Hongkai Zheng, Weili Nie, Arash Vahdat, Anima Anandkumar. Fast Training of Diffusion Models with Masked Transformers. 2023.
问题
I hope to ask the authors' responses to my concerns (please refer to the weaknesses section for details).
This paper presents a multi-agent RL method that learns by masking parts of a global state instead of training separate policies that take input states, which also includes a generalizable action representation technique that separately represents actions that involve multi-entity interaction from actions that does not. Experiments are conducted mainly on SMAC environment where the proposed method is compared against the baseline MADT that transforms multi-agent data to single-agent data.
优点
- I'm not an expert in this area, but the paper was very easy to read and gives sufficient information helpful for undertstanding the main idea.
- Masking the partial inputs of global states and utilizing the transformer's capability that can handle variable length inputs makes sense and the reported results are quite promising.
- Experiments are extensively conducted.
缺点
- I'm not an expert in this area so not sure on this point, but there is only one baseline and the reason of only reporting the performance of sole baseline is not clear from the paper.
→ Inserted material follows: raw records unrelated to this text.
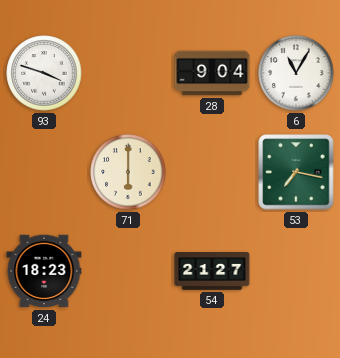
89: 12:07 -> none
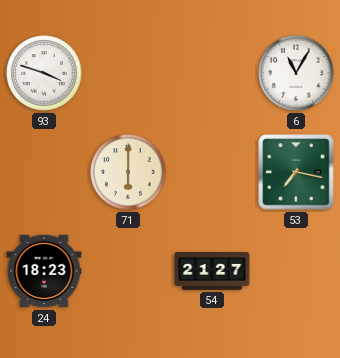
28: 9:04 -> none
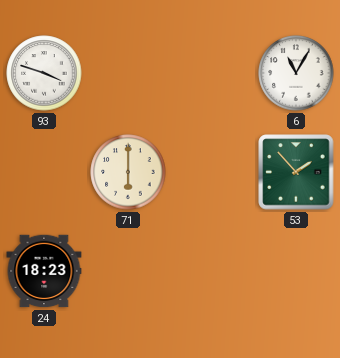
53: 7:17 -> 1:53
54: 21:27 -> none
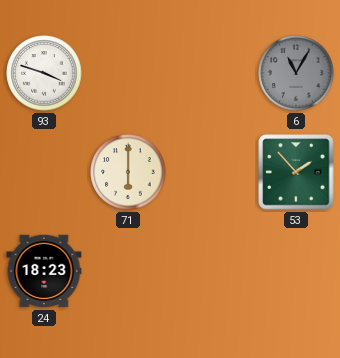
6 dial: white -> grey
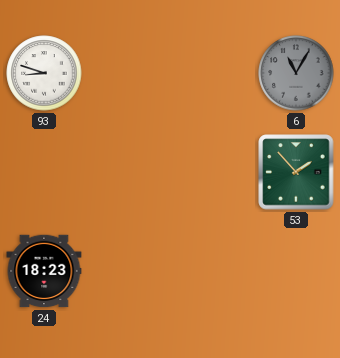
93: 3:48 -> 8:48
71: 6:00 -> none
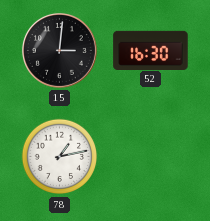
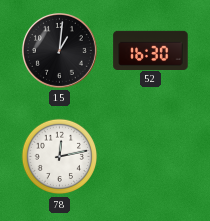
15: 3:01 -> 1:01
78: 1:13 -> 12:13
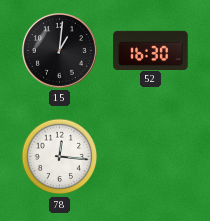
78: 12:13 -> 12:16
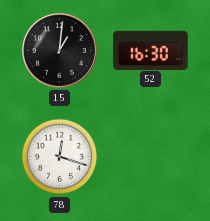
78: 12:16 -> 12:18
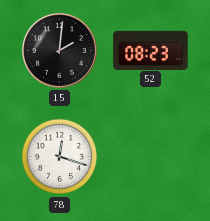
15: 1:01 -> 2:01
52: 16:30 -> 08:23
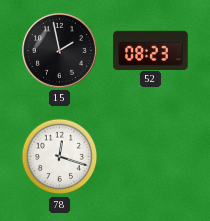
15: 2:01 -> 1:58
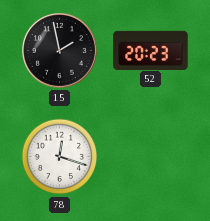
52: 08:23 -> 20:23
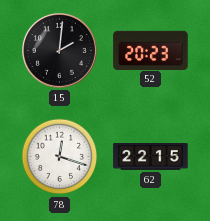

Even if it's not a fair comparison, it could be nice to include other baseline performances and clearly explaining the results can be helpful.
- In terms of presentation this paper could be improved by better locating the figures and tables. Current arrangement requires the readers to scroll up and down quite a lot, which harms the readability.
- There are several typos, like casual -> causal, missing . in ACE (Li et al., 2022) This, not consistent usage of italic in FC, inconsistent use of . in paragraph (e.g., Action Representation.).
问题
- Please address & answer the comments in Weaknesses.
- Is there a reason why there is no baseline in downstream task experiments?